Network card speed limited to 286 MBit



  • I've switched my internet provider and now I'm connected with a fiber cable and should be able to download and upload with 1 Gbit. (www.fiber7.ch)

    I did a few speed tests and noticed that I never get speeds over 250 MBit when routing the traffic with my pfSense firewall. But if I connect a Laptop directly to the internet I get a much higher speeds. So I've tested the internal network speed using iperf and there I also got a maximum speed of 286 MBit. (From my local computer to the internal ip of my firewall)

    The CPU load during the tests is about 50%. (4 cores)
    MBUF usage is at 2% and memory usage is at 11% (2 GB Ram) so this shouldn't be the problem

    My pfSense firewall runs as a virtual machine on a Dell PowerEdge 2950 server using ESXi 5.5. The server has two Broadcom NetXtreme II BCM5708 network cards. (On the virtual machine there are configured as E1000 cards) I've also tried the same iperf speed test with another virtual Ubuntu machine on the same server and there I get much higher speeds. (about 910 Mbit) So my guess is that this is some sort of software problem with my pfSense installation.
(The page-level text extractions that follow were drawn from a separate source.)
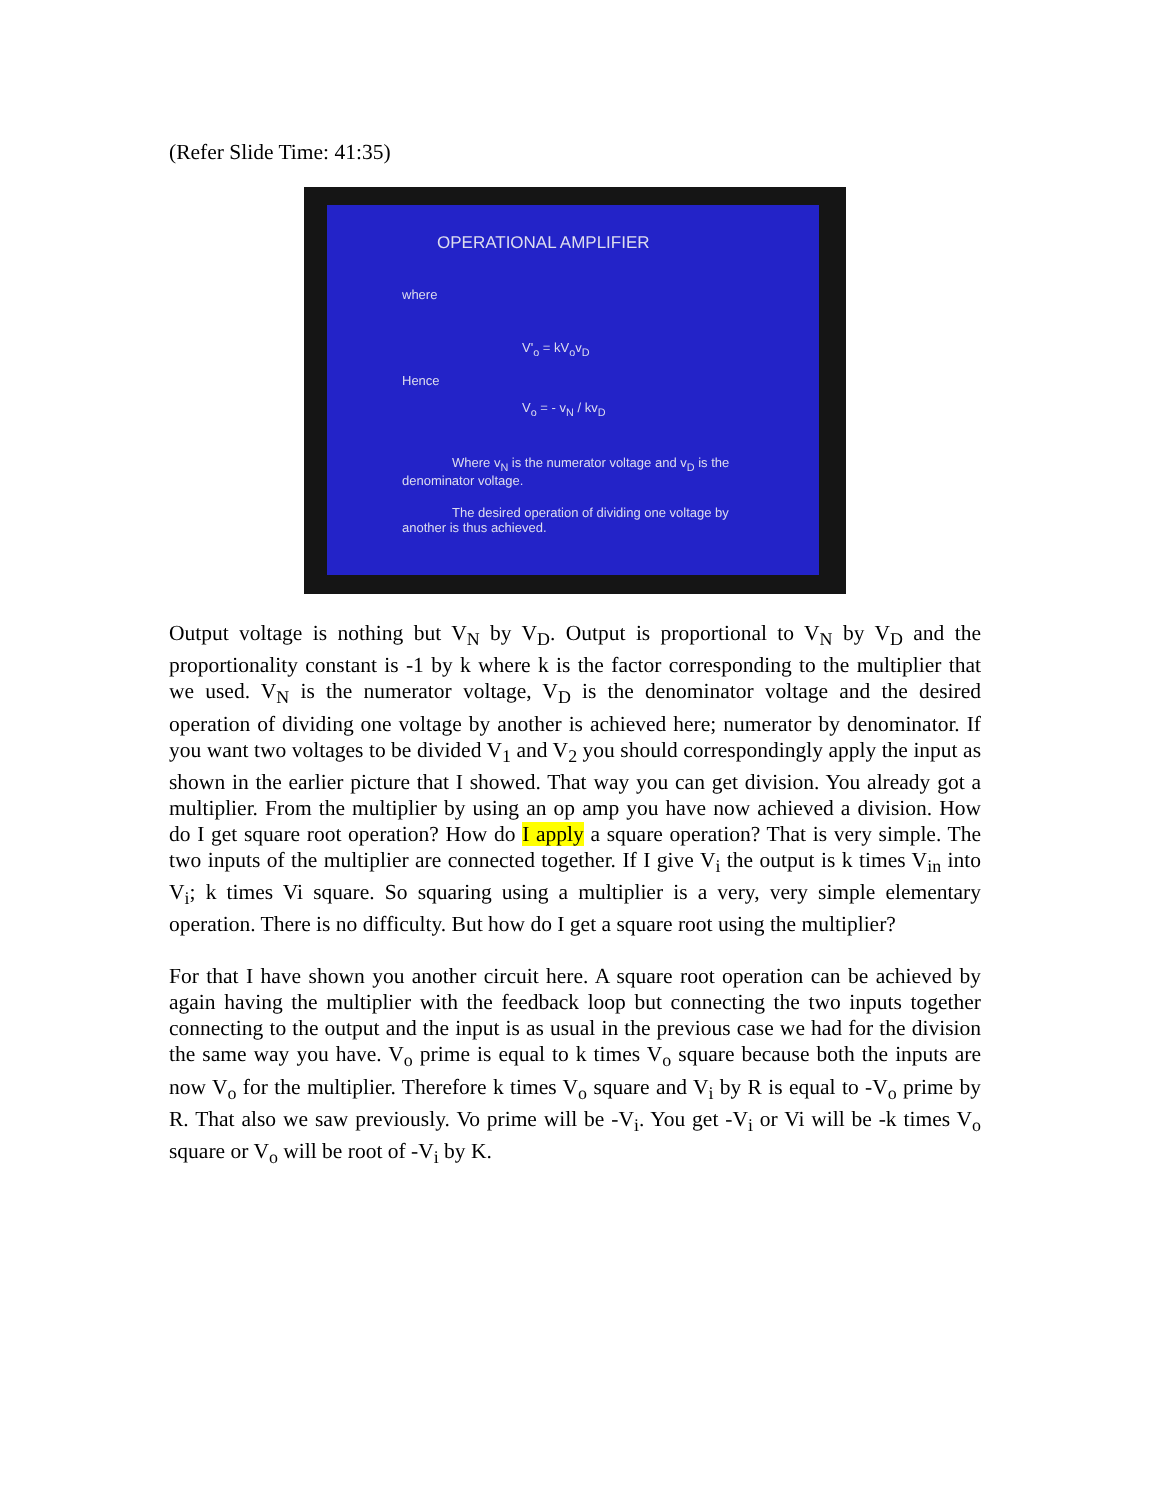(Refer Slide Time: 41:35)
OPERATIONAL AMPLIFIER
where
V'<sub>o</sub> = kV<sub>o</sub>v<sub>D</sub>
Hence
V<sub>o</sub> = - v<sub>N</sub> / kv<sub>D</sub>
Where v<sub>N</sub> is the numerator voltage and v<sub>D</sub> is the denominator voltage.
The desired operation of dividing one voltage by another is thus achieved.
Output voltage is nothing but V<sub>N</sub> by V<sub>D</sub>. Output is proportional to V<sub>N</sub> by V<sub>D</sub> and the proportionality constant is -1 by k where k is the factor corresponding to the multiplier that we used. V<sub>N</sub> is the numerator voltage, V<sub>D</sub> is the denominator voltage and the desired operation of dividing one voltage by another is achieved here; numerator by denominator. If you want two voltages to be divided V<sub>1</sub> and V<sub>2</sub> you should correspondingly apply the input as shown in the earlier picture that I showed. That way you can get division. You already got a multiplier. From the multiplier by using an op amp you have now achieved a division. How do I get square root operation? How do I apply a square operation? That is very simple. The two inputs of the multiplier are connected together. If I give V<sub>i</sub> the output is k times V<sub>in</sub> into V<sub>i</sub>; k times Vi square. So squaring using a multiplier is a very, very simple elementary operation. There is no difficulty. But how do I get a square root using the multiplier?
For that I have shown you another circuit here. A square root operation can be achieved by again having the multiplier with the feedback loop but connecting the two inputs together connecting to the output and the input is as usual in the previous case we had for the division the same way you have. V<sub>o</sub> prime is equal to k times V<sub>o</sub> square because both the inputs are now V<sub>o</sub> for the multiplier. Therefore k times V<sub>o</sub> square and V<sub>i</sub> by R is equal to -V<sub>o</sub> prime by R. That also we saw previously. Vo prime will be -V<sub>i</sub>. You get -V<sub>i</sub> or Vi will be -k times V<sub>o</sub> square or V<sub>o</sub> will be root of -V<sub>i</sub> by K.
    I've already read the https://doc.pfsense.org/index.php/Tuning_and_Troubleshooting_Network_Cards page. I've tried checking the "Disable hardware checksum offload" and added the following lines to /boot/loader.conf.local:

    kern.ipc.nmbclusters="131072"
    hw.bce.tso_enable=0
    hw.pci.enable_msix=0
    hw.em.fc_setting=0

    Sadly one of those settings changed the result of the internal speed test. What else could I try to get higher speeds?



  • i've never had issues with the e1000 nics to get towards gigabit speeds, so there is probably some sort of issue (autonegotiate ?)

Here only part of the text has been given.